EXERCISE AIM: Look below for the line containing "年 02 月 27 日"; write out that line and each one after it to the end, exactly, and nothing else.

[GIVEN RECORDS]

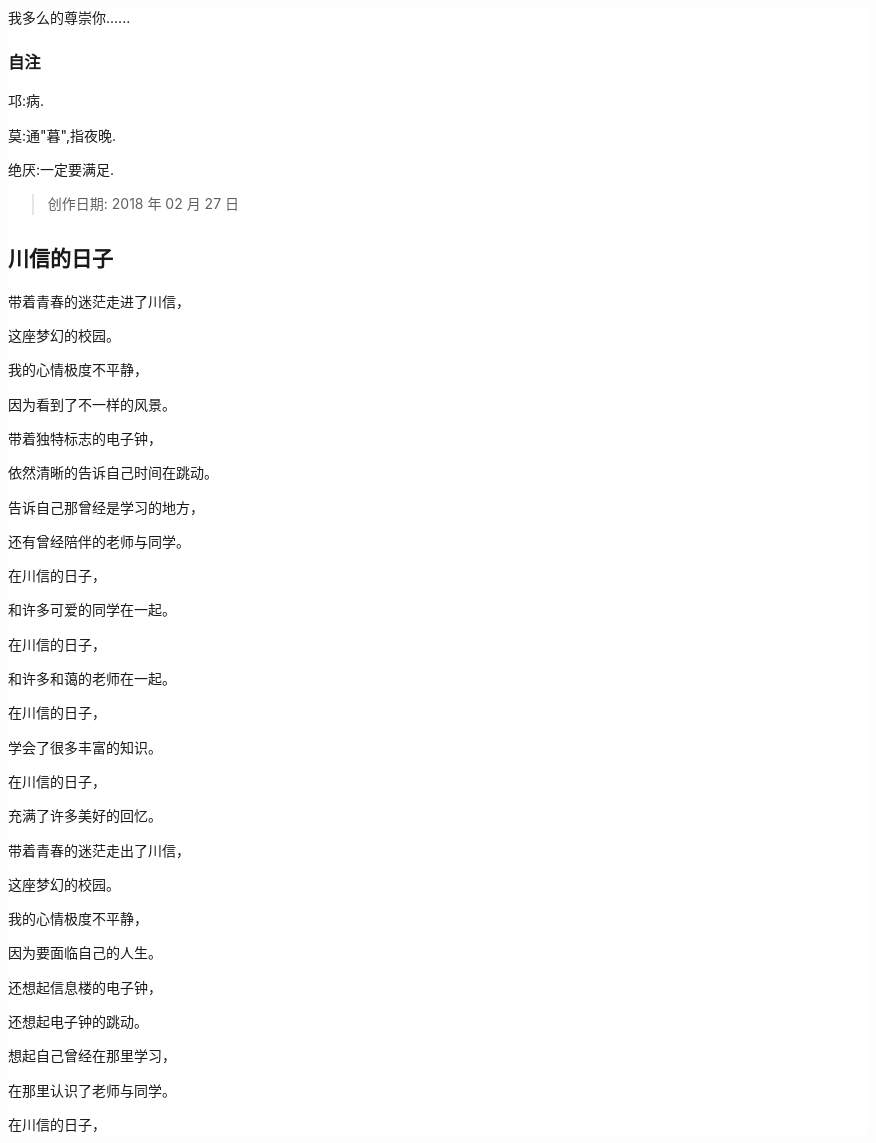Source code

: 我多么的尊崇你......

### 自注

邛:病.

莫:通"暮",指夜晚.

绝厌:一定要满足.

> 创作日期: 2018 年 02 月 27 日

## 川信的日子

带着青春的迷茫走进了川信，

这座梦幻的校园。

我的心情极度不平静，

因为看到了不一样的风景。

带着独特标志的电子钟，

依然清晰的告诉自己时间在跳动。

告诉自己那曾经是学习的地方，

还有曾经陪伴的老师与同学。

在川信的日子，

和许多可爱的同学在一起。

在川信的日子，

和许多和蔼的老师在一起。

在川信的日子，

学会了很多丰富的知识。

在川信的日子，

充满了许多美好的回忆。

带着青春的迷茫走出了川信，

这座梦幻的校园。

我的心情极度不平静，

因为要面临自己的人生。

还想起信息楼的电子钟，

还想起电子钟的跳动。

想起自己曾经在那里学习，

在那里认识了老师与同学。

在川信的日子，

[/GIVEN RECORDS]

RESPONSE TO THE EXERCISE:
> 创作日期: 2018 年 02 月 27 日

## 川信的日子

带着青春的迷茫走进了川信，

这座梦幻的校园。

我的心情极度不平静，

因为看到了不一样的风景。

带着独特标志的电子钟，

依然清晰的告诉自己时间在跳动。

告诉自己那曾经是学习的地方，

还有曾经陪伴的老师与同学。

在川信的日子，

和许多可爱的同学在一起。

在川信的日子，

和许多和蔼的老师在一起。

在川信的日子，

学会了很多丰富的知识。

在川信的日子，

充满了许多美好的回忆。

带着青春的迷茫走出了川信，

这座梦幻的校园。

我的心情极度不平静，

因为要面临自己的人生。

还想起信息楼的电子钟，

还想起电子钟的跳动。

想起自己曾经在那里学习，

在那里认识了老师与同学。

在川信的日子，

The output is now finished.